- [Selected text]
....
7. The judge considered the sponsor’s claims to have regularly sent monies to Ghana for the welfare of the appellant ever since she was in the UK, and that meant since 1998. He found that the sponsor had failed to provide reliable evidence corroborating this claim. The sponsor accepted that for a number of years preceding 2003, she was studying and had little money herself, since her studies were paid for by her family in Ghana. The sponsor added that her own mother stopped sending her money before 2003 and before she graduated. The judge found it inconsistent and to be implausible that the sponsor was relying on money sent to her from her family in Ghana when she was at university, but at the same time was sending money to her mother in Ghana. There was no reliable documentary evidence from the sponsor’s sister, or any friends, or other relatives that on any occasion the sponsor had ever given them any monies to take to Ghana for the welfare of the appellant. He found such a claim to be a convenient one and not supported by reliable evidence.

 

8. The judge noted that a number of money transfer receipts had been provided in support of the appellant’s claim that the sponsor had sent monies regularly to Ghana for her. Notwithstanding that the money transfer receipts were fairly recent, the judge found that the named receivers of those monies all have different names and none related to the appellant or the appellant’s grandmother, with whom the appellant lives. The sponsor claimed that the reason for this was that her mother was unwell and it would not have been sensible to have forwarded the money directly to her. Bearing in mind the age of the appellant, the judge saw no reason why the monies could not have been sent directly to the appellant over recent years. There was no reliable evidence showing that even if the appellant’s grandmother was unwell, that she would not have been in a position to have used such monies for the day-to-day care of the appellant.

 

9. The judge considered that there was clear evidence that for at least the last two years, the appellant’s father has been providing financially for the appellant.

 

10. The judge considered the sponsor’s claims that she has paid all the school fees in respect of the appellant. The appellant in her witness statement also stated that her mother had paid the school fees. However, the sponsor had no letter from the school confirming who paid the school fees, but according to the sponsor she would give money to friends who were returning to Ghana to give to the appellant’s grandmother for the grandmother to pay the school fees. The judge did not believe this evidence. On the one hand the sponsor was claiming that she would not send any money transfer to her mother, the grandmother, because she was not capable and was unwell, but on the other hand, the sponsor was willing to give cash to people who were returning to Ghana and for those people to give those monies to the appellant’s grandmother for the grandmother to pay the fees. The lack of any evidence from the school satisfied him that the sponsor had not been responsible for paying school fees.

 

11. The judge found that whilst he was satisfied that there had been regular telephone contact between the appellant and the sponsor over many years, this on its own did not constitute sole responsibility. He was not satisfied that the sponsor has regularly financially provided for the appellant and he was not satisfied that she is the person who has exercised control and direction over her daughter.

 

12. The judge was satisfied that the sponsor has only had limited involvement, mainly by telephone and two visits to Ghana, with the appellant. He was not satisfied that the sponsor has exercised the relevant direction and control over the appellant, who has lived with her grandmother since the sponsor came to the UK when the appellant was 3 years of age.
....
- [List of tasks]
a. List every specific family member of the appellant that the excerpt from the tribunal decision mentions.
b. Carry on the excerpt from the tribunal decision, starting after its final paragraph.

- [Records provided]
....
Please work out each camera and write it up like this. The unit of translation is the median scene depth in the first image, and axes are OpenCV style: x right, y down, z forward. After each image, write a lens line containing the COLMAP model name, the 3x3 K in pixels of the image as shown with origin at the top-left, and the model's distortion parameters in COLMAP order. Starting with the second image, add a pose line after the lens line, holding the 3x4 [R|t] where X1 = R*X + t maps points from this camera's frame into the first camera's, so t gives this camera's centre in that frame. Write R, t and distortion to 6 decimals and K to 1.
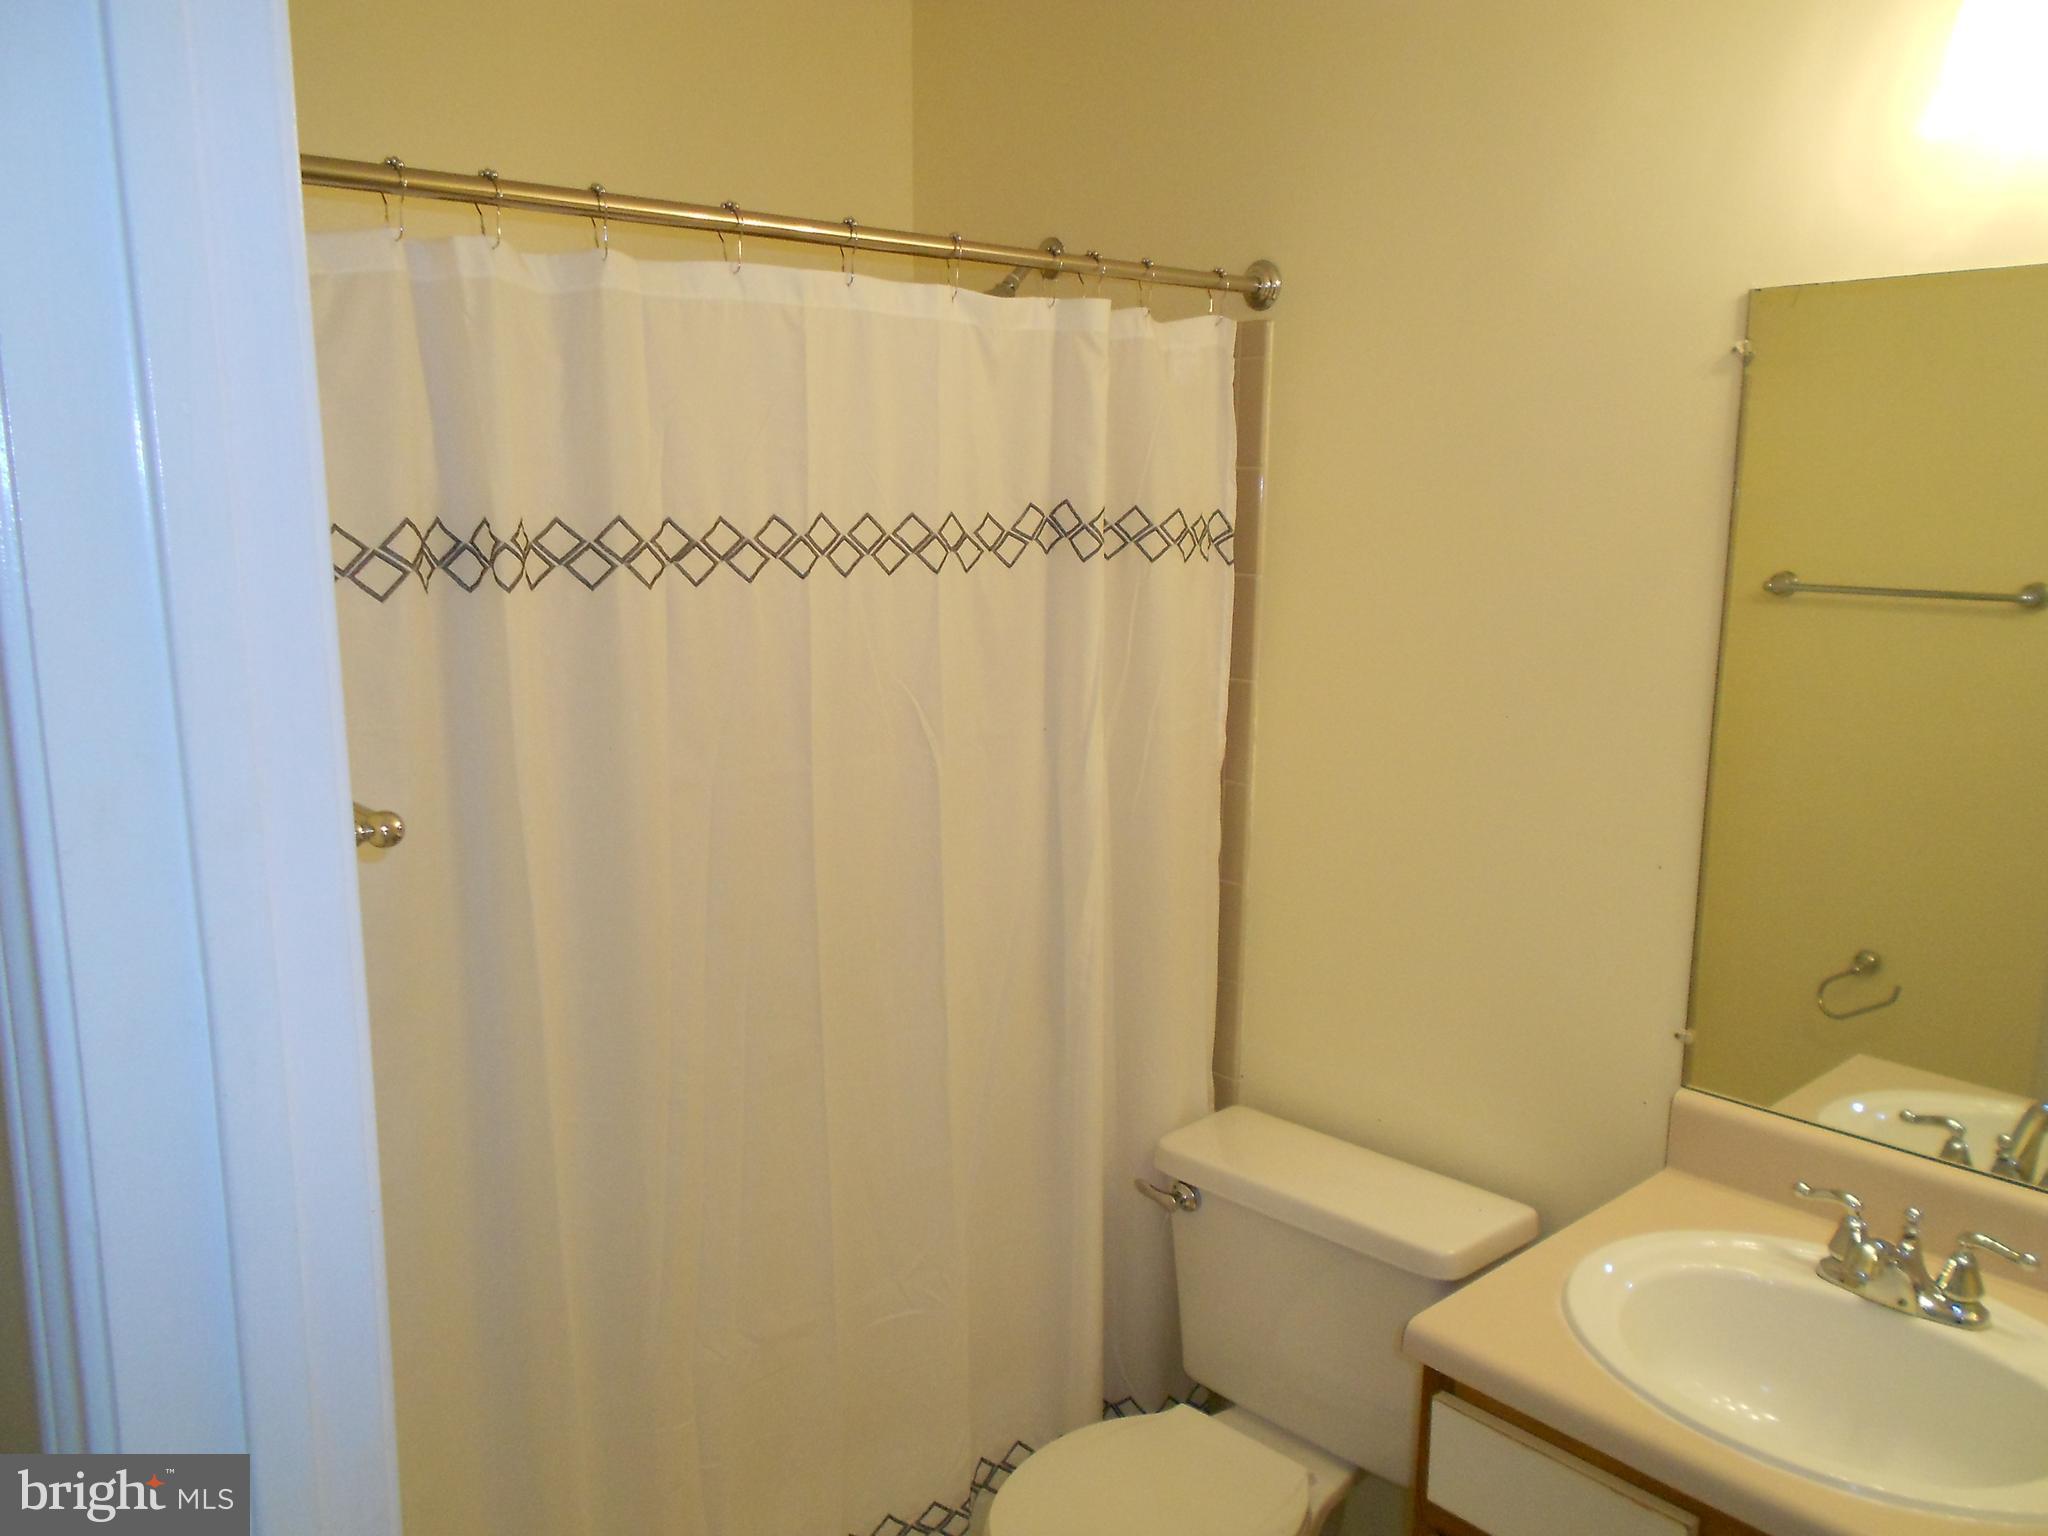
lens RADIAL K [[1567.1, 0, 1014.1], [0, 1567.1, 775.2], [0, 0, 1]] dist [0.001211, -0.010960]
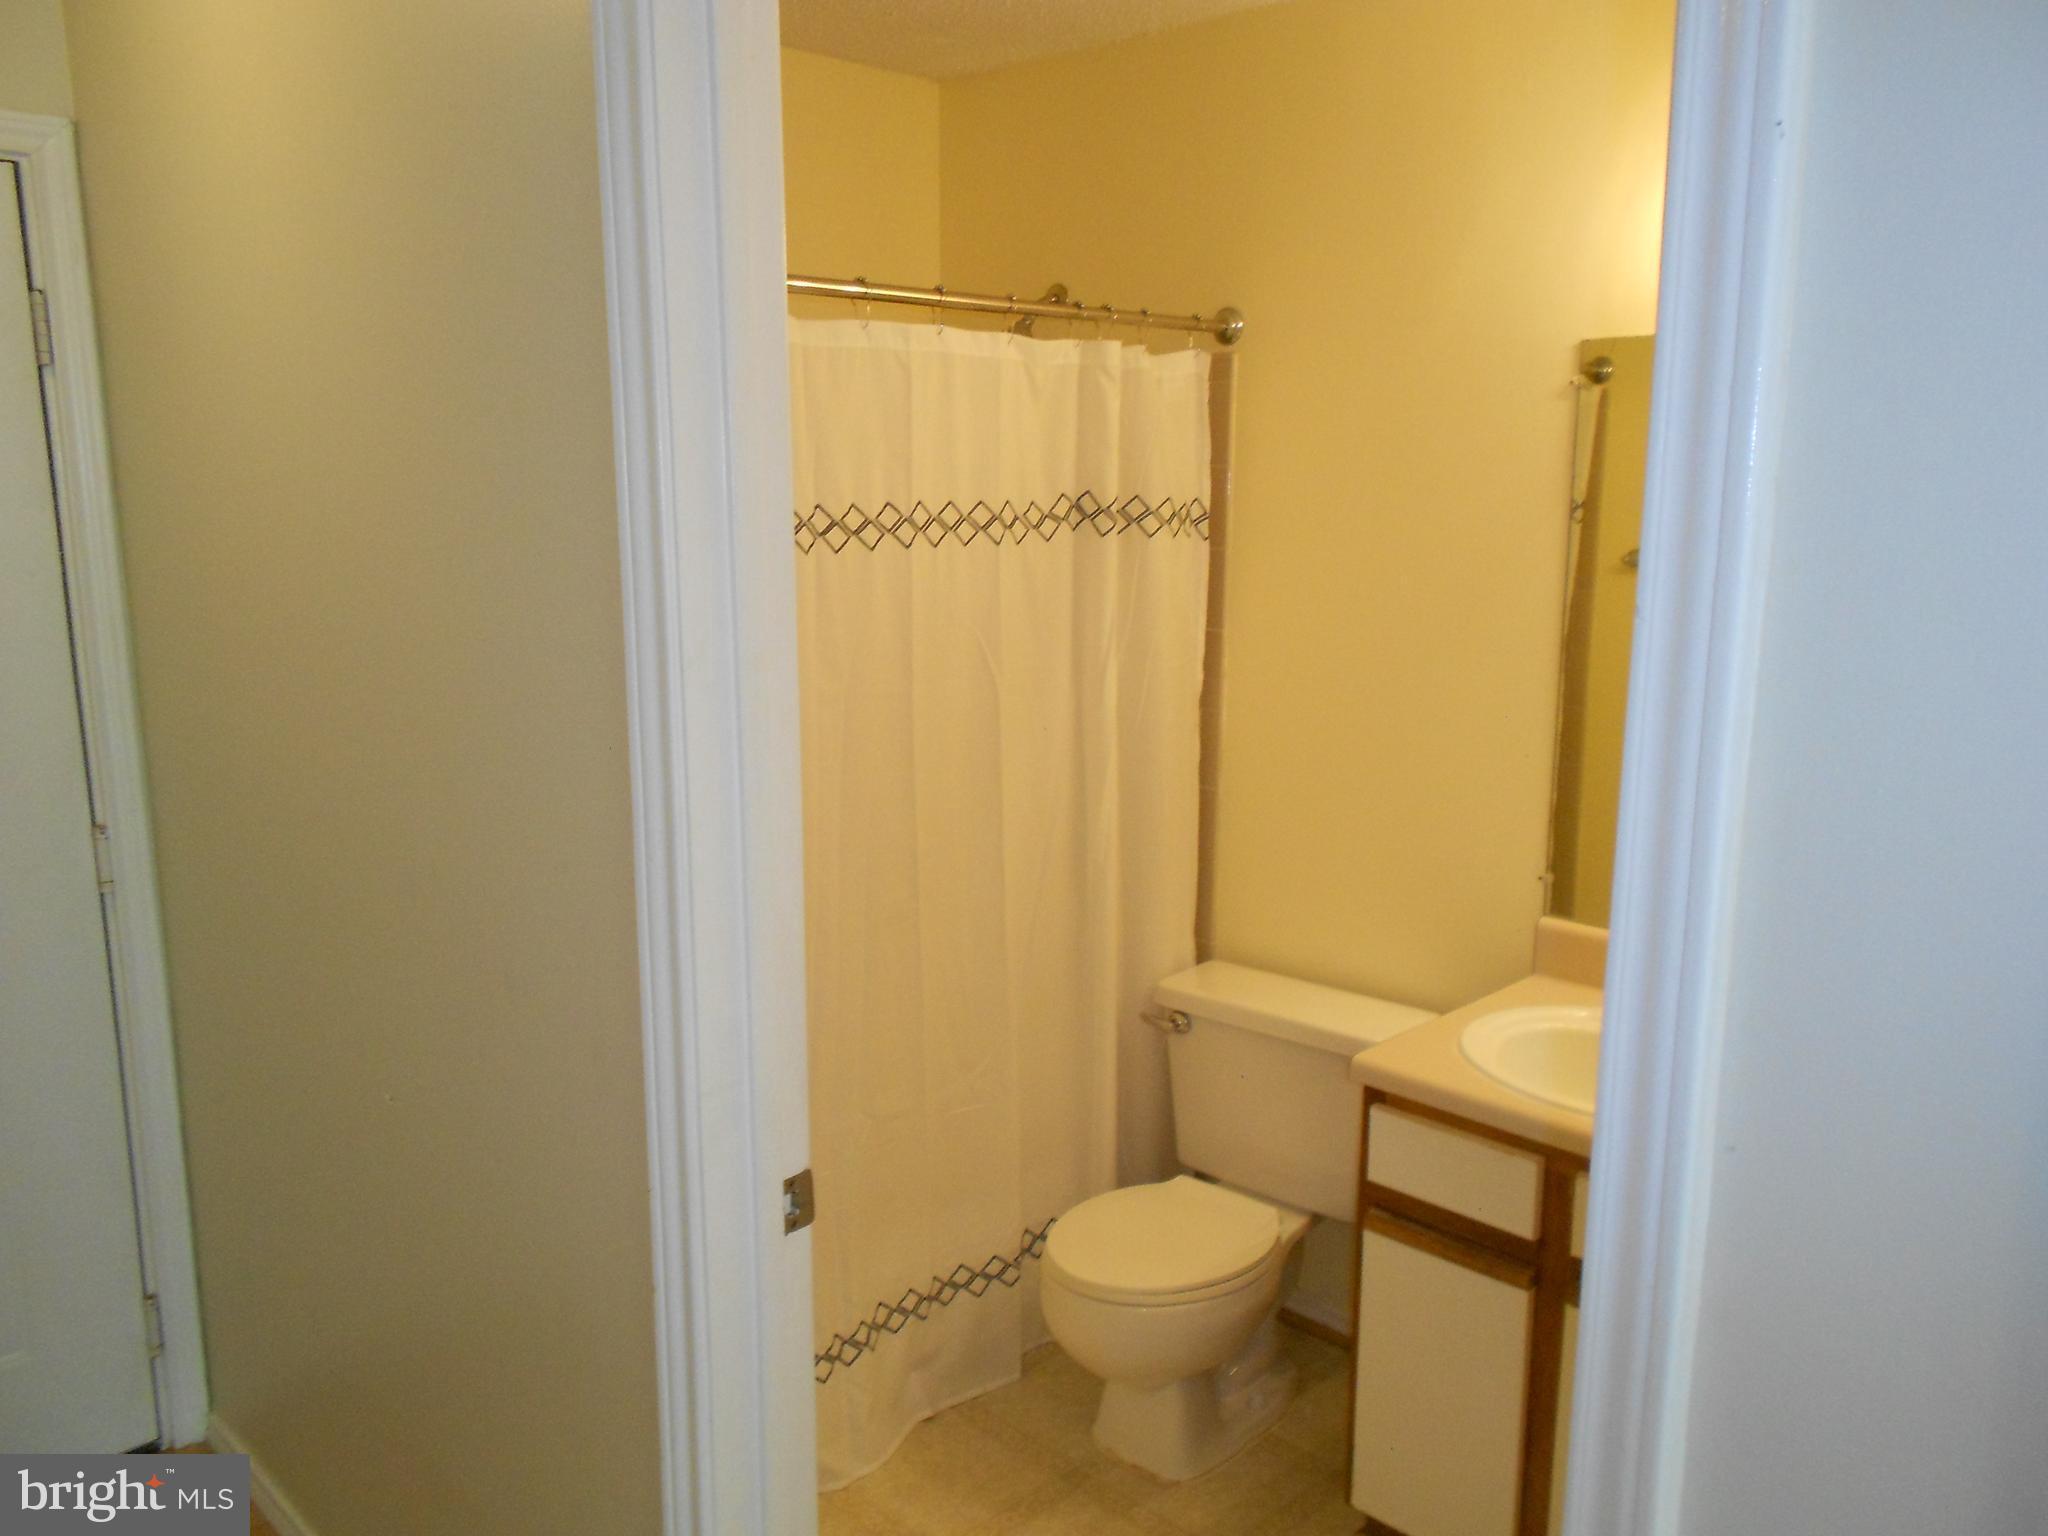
lens RADIAL K [[1567.1, 0, 1031.7], [0, 1567.1, 766.8], [0, 0, 1]] dist [0.001211, -0.010960]
pose [[0.998039, -0.013174, 0.061192, -0.095875], [0.013147, 0.999913, 0.000852, 0.055300], [-0.061198, -0.000046, 0.998126, -0.314623]]
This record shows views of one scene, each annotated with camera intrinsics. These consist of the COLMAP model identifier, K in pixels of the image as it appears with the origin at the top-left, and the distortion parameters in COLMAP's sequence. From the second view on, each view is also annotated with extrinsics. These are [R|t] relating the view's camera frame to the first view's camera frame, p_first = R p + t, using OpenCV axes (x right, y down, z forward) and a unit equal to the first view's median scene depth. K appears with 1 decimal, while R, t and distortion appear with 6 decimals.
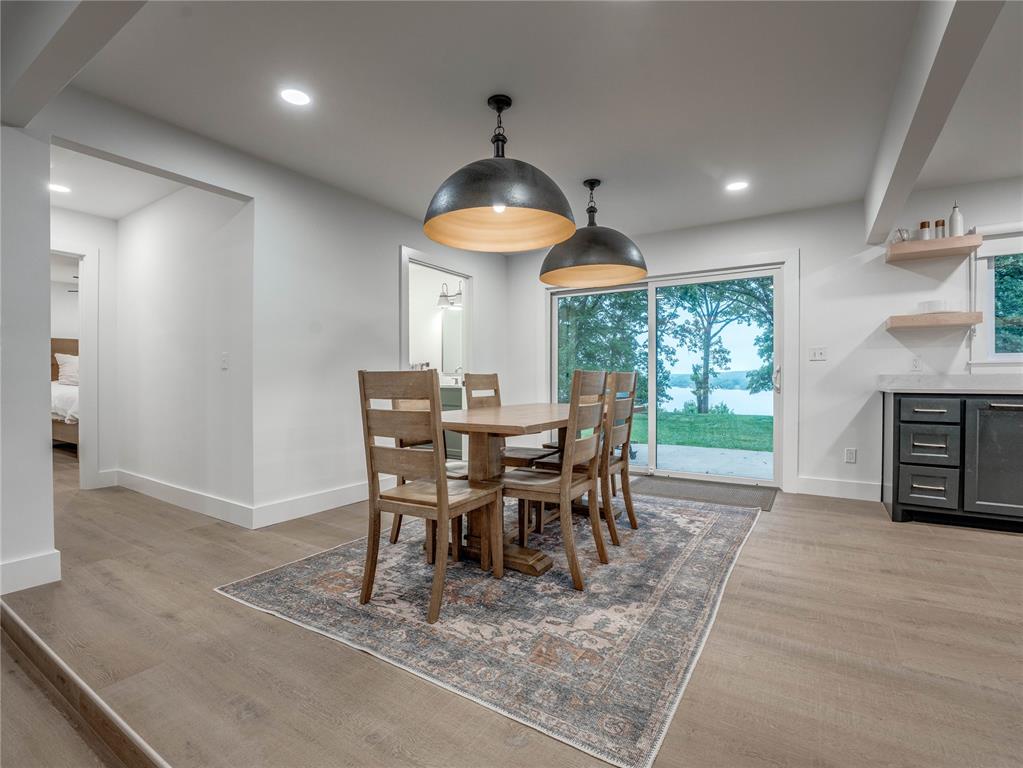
lens RADIAL K [[480.1, 0, 510.6], [0, 480.1, 380.4], [0, 0, 1]] dist [-0.024505, 0.000550]
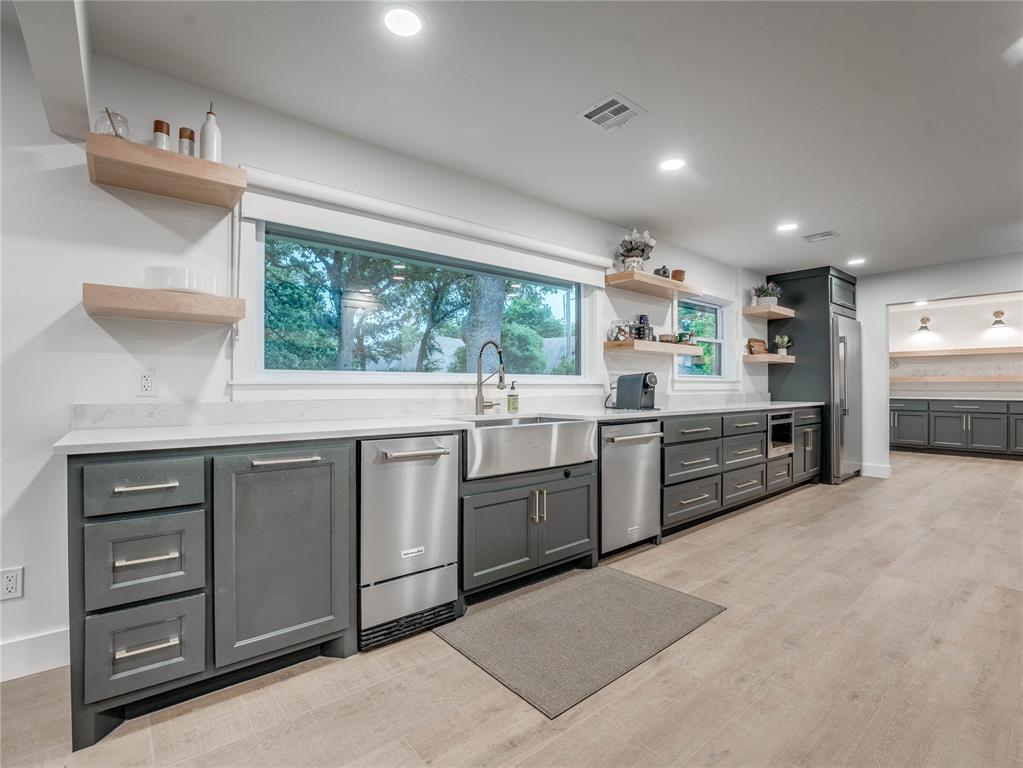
lens RADIAL K [[482.6, 0, 508.3], [0, 482.6, 386.4], [0, 0, 1]] dist [-0.026347, 0.000318]
pose [[0.311523, 0.001736, 0.950237, 0.509331], [0.002443, 0.999994, -0.002628, -0.031452], [-0.950236, 0.003140, 0.311516, 0.469966]]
....
- [Responses for each task]
a. The sponsor (her mother), her grandmother, her father, and the sponsor's sister.

b.
 

13. The grounds asserted that the judge erred when he linked financial responsibility to sole responsibility, in the parental sense. The judge concentrated on the father’s financial contribution, which is not evidence of sole responsibility and ignored evidence of the appellant’s mother. The evidence of the appellant’s mother was not accepted as regards finances, but there were no findings on the evidence of contact, changing health of the mother, the mother’s witness statement and the statement from the appellant, referring to her father: “He has never been there for me or my mother. He did not see me when I was a child and he did not send me any financial support either. I don’t really know him very well.” Further, even if the grandmother did have responsibility for the appellant when she was younger, the situation changed in the light of the ill health of the grandmother. The statement of the mother that her mother had helped her, that any decisions were checked with her first, was consistent with the mother having sole responsibility.

 

14. I accept the argument that most of the judge’s decision was based on who was making financial contributions towards the child’s upbringing. I also accept Counsel’s argument that financial contribution while important is not the determinative factor. Accordingly, I find that the judge erred in law for the reasons set out in the grounds. The judge’s decision should be set aside and remade.

 

15. Mr. Westmaas said I could determine the appeal myself on the basis of the evidence before me, which is what I shall now do.

 

16. In TD (Paragraphs 297(i)(e): “sole responsibility”) Yemen [2006] UKAIT 00049, the Upper Tribunal analysed all the leading Tribunal decisions, Court of Appeal cases and held as follows in its head note:

 

“Sole responsibility” is a factual matter to be decided upon all the evidence. Where one part is not involved in the child’s upbringing because he (or she) had abandoned or abdicated responsibility, the issue may arise between the remaining parent and others who have day-to-day care of the child abroad. The test is whether the parent has continuing control and direction over the child’s upbringing, including making all the important decisions in the child’s life. However, where both parents are involved in a child’s upbringing, it will be exceptional that one of them will have “sole responsibility”.

 

17. On the evidence I find that the father’s recent provision of financial support does not amount to sole responsibility or even shared responsibility for the care of the appellant. I accept the appellant’s evidence as contained in her statement and relied on in the grounds that her father has never been there for her or her mother. She did not see him when she was a child and he did not send her any financial support either and that she does not really know him very well.

 

18. The appellant was left with her grandmother from the age of 3. The UT in TD said that as a matter of common sense, some responsibility for the child’s life must rest with the carer in the country of origin. The sponsor in her witness statement accepted that her mother has brought up the appellant, which chimes with what the UT said in TD.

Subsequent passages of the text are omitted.